Confident of its superior tyre life and with nothing to lose, Ferrari left Sebastian Vettel out on his medium tyres, while Mercedes pitted Lewis Hamilton and Nico Rosberg and switched them onto the hard compound tyres, as they had planned before the race. This committed them to a three stop race, while the three laps behind the safety car allowed Vettel to stay out to lap 17 and make a two stop plan work.
Mercedes struggled to find its usual dominant pace in the 60 degree track conditions and Vettel delivered a champion’s drive to execute the strategy and win Ferrari’s first race since 2013.
Race Strategy Briefing
There are many challenges at Sepang. The start is always critical here; the distinctive first corner turns right and then left and always results in a big change of field order. The intense heat and humidity of Malaysia pushes the cars’ cooling systems to the limit. If a team is in trouble, they are often forced to open the bodywork to improve cooling, which will hurt their aerodynamic performance and the stability of their car in the corners. This hurts tyre life too. The new Pirelli tyres are more consistent than before, but this track has high energy corners, so I think we will see two stops as the default strategy.

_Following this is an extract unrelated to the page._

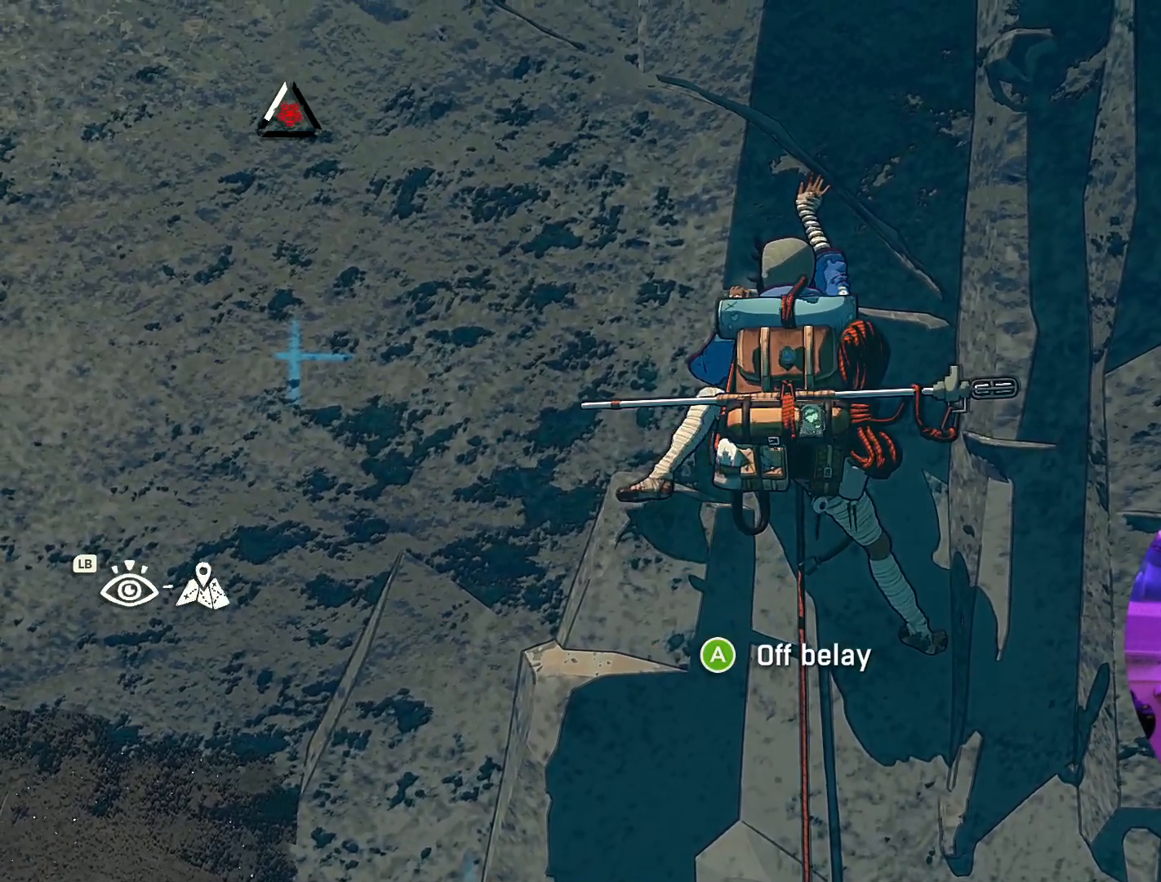
{"buttons": ["R1"], "left_stick": "center", "right_stick": "center", "events": [[83, "R1", "down"]]}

In collaboration with James Allen
Since its inauguration in 1999, the Sepang circuit in Malaysia has come to be regarded as one of the toughest for teams and drivers as very hot and humid conditions stretch the competitors to their physical extreme. Due to cockpit temperatures of 50°C it is not strange for a driver to lose three kilograms during the race, through sweat alone. As the first of a now extensive portfolio of Hermann Tilke designed Grand Prix circuits, it follows his trademark style of long straights followed by a heavy-braking zone, which allows for slip-streaming and out-braking manoeuvres. The 1999 race saw the return to fitness of Michael Schumacher following his leg-break at Silverstone earlier in the year and after dominating the race he handed victory to Ferrari team-mate and title contender Eddie Irvine. Sebastian Vettel and Fernando Alonso have three wins apiece here, with Vettel’s 2013 victory proving controversial for him and Red Bull as the German disobeyed team orders and forced his way past team-mate and race leader Mark Webber.